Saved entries
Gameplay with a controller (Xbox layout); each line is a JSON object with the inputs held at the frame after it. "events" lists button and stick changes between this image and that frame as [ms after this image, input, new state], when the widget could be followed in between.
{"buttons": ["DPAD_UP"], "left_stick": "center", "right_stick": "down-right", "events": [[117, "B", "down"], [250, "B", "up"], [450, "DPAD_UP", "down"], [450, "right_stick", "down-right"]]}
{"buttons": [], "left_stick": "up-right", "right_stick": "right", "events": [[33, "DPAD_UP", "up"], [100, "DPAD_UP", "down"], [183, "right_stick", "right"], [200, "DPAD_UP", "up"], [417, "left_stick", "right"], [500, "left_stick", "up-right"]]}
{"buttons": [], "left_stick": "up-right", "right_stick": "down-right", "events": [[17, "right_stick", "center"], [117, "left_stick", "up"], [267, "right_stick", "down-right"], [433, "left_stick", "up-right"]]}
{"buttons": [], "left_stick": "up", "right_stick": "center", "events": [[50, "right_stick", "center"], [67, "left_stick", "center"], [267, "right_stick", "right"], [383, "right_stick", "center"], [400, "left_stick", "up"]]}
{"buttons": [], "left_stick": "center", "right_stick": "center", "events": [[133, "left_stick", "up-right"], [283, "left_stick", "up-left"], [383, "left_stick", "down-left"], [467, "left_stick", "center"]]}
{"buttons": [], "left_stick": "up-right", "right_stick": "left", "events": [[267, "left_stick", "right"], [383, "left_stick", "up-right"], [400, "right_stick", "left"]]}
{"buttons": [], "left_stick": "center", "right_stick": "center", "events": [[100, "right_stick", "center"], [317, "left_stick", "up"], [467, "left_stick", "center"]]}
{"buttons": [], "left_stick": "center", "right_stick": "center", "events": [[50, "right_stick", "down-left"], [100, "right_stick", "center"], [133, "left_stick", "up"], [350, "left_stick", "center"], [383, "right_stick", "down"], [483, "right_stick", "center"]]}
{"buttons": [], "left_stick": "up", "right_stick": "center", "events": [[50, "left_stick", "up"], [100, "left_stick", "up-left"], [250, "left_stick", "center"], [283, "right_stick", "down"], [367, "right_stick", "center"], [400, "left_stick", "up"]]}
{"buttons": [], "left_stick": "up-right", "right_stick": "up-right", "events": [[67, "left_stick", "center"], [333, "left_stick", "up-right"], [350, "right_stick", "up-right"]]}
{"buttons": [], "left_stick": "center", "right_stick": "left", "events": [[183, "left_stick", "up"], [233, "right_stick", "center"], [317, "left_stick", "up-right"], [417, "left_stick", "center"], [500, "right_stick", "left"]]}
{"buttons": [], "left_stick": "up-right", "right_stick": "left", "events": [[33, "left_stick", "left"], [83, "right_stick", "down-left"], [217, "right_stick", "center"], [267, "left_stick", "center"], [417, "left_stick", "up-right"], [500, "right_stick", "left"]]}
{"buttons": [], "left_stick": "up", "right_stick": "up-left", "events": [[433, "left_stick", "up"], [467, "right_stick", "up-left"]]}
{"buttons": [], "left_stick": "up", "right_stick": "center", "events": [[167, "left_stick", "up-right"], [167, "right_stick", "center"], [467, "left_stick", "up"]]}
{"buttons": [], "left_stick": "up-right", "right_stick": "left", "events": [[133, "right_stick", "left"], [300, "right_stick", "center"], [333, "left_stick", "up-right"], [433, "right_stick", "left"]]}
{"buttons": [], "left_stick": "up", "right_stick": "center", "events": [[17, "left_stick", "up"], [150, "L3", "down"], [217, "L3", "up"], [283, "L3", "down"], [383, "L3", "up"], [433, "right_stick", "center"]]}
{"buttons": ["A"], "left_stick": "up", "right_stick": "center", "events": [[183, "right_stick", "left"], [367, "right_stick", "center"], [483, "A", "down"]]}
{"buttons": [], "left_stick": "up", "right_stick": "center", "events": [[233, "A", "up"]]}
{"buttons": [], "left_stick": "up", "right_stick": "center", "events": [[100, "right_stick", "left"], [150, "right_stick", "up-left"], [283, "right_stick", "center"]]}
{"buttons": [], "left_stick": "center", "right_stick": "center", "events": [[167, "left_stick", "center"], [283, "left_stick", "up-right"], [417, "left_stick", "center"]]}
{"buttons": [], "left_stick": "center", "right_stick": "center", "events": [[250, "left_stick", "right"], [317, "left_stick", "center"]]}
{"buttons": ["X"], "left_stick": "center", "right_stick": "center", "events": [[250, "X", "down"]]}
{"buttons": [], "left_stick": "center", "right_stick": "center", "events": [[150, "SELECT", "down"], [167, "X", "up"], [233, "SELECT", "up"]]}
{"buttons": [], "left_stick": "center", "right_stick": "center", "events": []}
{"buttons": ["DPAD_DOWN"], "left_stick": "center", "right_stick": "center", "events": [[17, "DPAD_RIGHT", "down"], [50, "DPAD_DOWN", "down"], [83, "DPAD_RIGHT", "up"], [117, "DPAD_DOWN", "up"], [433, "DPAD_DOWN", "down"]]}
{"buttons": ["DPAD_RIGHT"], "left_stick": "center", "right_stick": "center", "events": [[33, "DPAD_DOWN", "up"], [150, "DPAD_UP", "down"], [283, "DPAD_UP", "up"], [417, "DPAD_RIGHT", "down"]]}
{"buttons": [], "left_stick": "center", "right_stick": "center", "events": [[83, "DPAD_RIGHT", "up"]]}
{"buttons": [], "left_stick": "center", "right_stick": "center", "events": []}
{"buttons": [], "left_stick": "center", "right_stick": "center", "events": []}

What is required: Write out the records once more, precisely as they stand.

Output:
Gameplay with a controller (Xbox layout); each line is a JSON object with the inputs held at the frame after it. "events" lists button and stick changes between this image and that frame as [ms after this image, input, new state], when the widget could be followed in between.
{"buttons": ["DPAD_UP"], "left_stick": "center", "right_stick": "down-right", "events": [[117, "B", "down"], [250, "B", "up"], [450, "DPAD_UP", "down"], [450, "right_stick", "down-right"]]}
{"buttons": [], "left_stick": "up-right", "right_stick": "right", "events": [[33, "DPAD_UP", "up"], [100, "DPAD_UP", "down"], [183, "right_stick", "right"], [200, "DPAD_UP", "up"], [417, "left_stick", "right"], [500, "left_stick", "up-right"]]}
{"buttons": [], "left_stick": "up-right", "right_stick": "down-right", "events": [[17, "right_stick", "center"], [117, "left_stick", "up"], [267, "right_stick", "down-right"], [433, "left_stick", "up-right"]]}
{"buttons": [], "left_stick": "up", "right_stick": "center", "events": [[50, "right_stick", "center"], [67, "left_stick", "center"], [267, "right_stick", "right"], [383, "right_stick", "center"], [400, "left_stick", "up"]]}
{"buttons": [], "left_stick": "center", "right_stick": "center", "events": [[133, "left_stick", "up-right"], [283, "left_stick", "up-left"], [383, "left_stick", "down-left"], [467, "left_stick", "center"]]}
{"buttons": [], "left_stick": "up-right", "right_stick": "left", "events": [[267, "left_stick", "right"], [383, "left_stick", "up-right"], [400, "right_stick", "left"]]}
{"buttons": [], "left_stick": "center", "right_stick": "center", "events": [[100, "right_stick", "center"], [317, "left_stick", "up"], [467, "left_stick", "center"]]}
{"buttons": [], "left_stick": "center", "right_stick": "center", "events": [[50, "right_stick", "down-left"], [100, "right_stick", "center"], [133, "left_stick", "up"], [350, "left_stick", "center"], [383, "right_stick", "down"], [483, "right_stick", "center"]]}
{"buttons": [], "left_stick": "up", "right_stick": "center", "events": [[50, "left_stick", "up"], [100, "left_stick", "up-left"], [250, "left_stick", "center"], [283, "right_stick", "down"], [367, "right_stick", "center"], [400, "left_stick", "up"]]}
{"buttons": [], "left_stick": "up-right", "right_stick": "up-right", "events": [[67, "left_stick", "center"], [333, "left_stick", "up-right"], [350, "right_stick", "up-right"]]}
{"buttons": [], "left_stick": "center", "right_stick": "left", "events": [[183, "left_stick", "up"], [233, "right_stick", "center"], [317, "left_stick", "up-right"], [417, "left_stick", "center"], [500, "right_stick", "left"]]}
{"buttons": [], "left_stick": "up-right", "right_stick": "left", "events": [[33, "left_stick", "left"], [83, "right_stick", "down-left"], [217, "right_stick", "center"], [267, "left_stick", "center"], [417, "left_stick", "up-right"], [500, "right_stick", "left"]]}
{"buttons": [], "left_stick": "up", "right_stick": "up-left", "events": [[433, "left_stick", "up"], [467, "right_stick", "up-left"]]}
{"buttons": [], "left_stick": "up", "right_stick": "center", "events": [[167, "left_stick", "up-right"], [167, "right_stick", "center"], [467, "left_stick", "up"]]}
{"buttons": [], "left_stick": "up-right", "right_stick": "left", "events": [[133, "right_stick", "left"], [300, "right_stick", "center"], [333, "left_stick", "up-right"], [433, "right_stick", "left"]]}
{"buttons": [], "left_stick": "up", "right_stick": "center", "events": [[17, "left_stick", "up"], [150, "L3", "down"], [217, "L3", "up"], [283, "L3", "down"], [383, "L3", "up"], [433, "right_stick", "center"]]}
{"buttons": ["A"], "left_stick": "up", "right_stick": "center", "events": [[183, "right_stick", "left"], [367, "right_stick", "center"], [483, "A", "down"]]}
{"buttons": [], "left_stick": "up", "right_stick": "center", "events": [[233, "A", "up"]]}
{"buttons": [], "left_stick": "up", "right_stick": "center", "events": [[100, "right_stick", "left"], [150, "right_stick", "up-left"], [283, "right_stick", "center"]]}
{"buttons": [], "left_stick": "center", "right_stick": "center", "events": [[167, "left_stick", "center"], [283, "left_stick", "up-right"], [417, "left_stick", "center"]]}
{"buttons": [], "left_stick": "center", "right_stick": "center", "events": [[250, "left_stick", "right"], [317, "left_stick", "center"]]}
{"buttons": ["X"], "left_stick": "center", "right_stick": "center", "events": [[250, "X", "down"]]}
{"buttons": [], "left_stick": "center", "right_stick": "center", "events": [[150, "SELECT", "down"], [167, "X", "up"], [233, "SELECT", "up"]]}
{"buttons": [], "left_stick": "center", "right_stick": "center", "events": []}
{"buttons": ["DPAD_DOWN"], "left_stick": "center", "right_stick": "center", "events": [[17, "DPAD_RIGHT", "down"], [50, "DPAD_DOWN", "down"], [83, "DPAD_RIGHT", "up"], [117, "DPAD_DOWN", "up"], [433, "DPAD_DOWN", "down"]]}
{"buttons": ["DPAD_RIGHT"], "left_stick": "center", "right_stick": "center", "events": [[33, "DPAD_DOWN", "up"], [150, "DPAD_UP", "down"], [283, "DPAD_UP", "up"], [417, "DPAD_RIGHT", "down"]]}
{"buttons": [], "left_stick": "center", "right_stick": "center", "events": [[83, "DPAD_RIGHT", "up"]]}
{"buttons": [], "left_stick": "center", "right_stick": "center", "events": []}
{"buttons": [], "left_stick": "center", "right_stick": "center", "events": []}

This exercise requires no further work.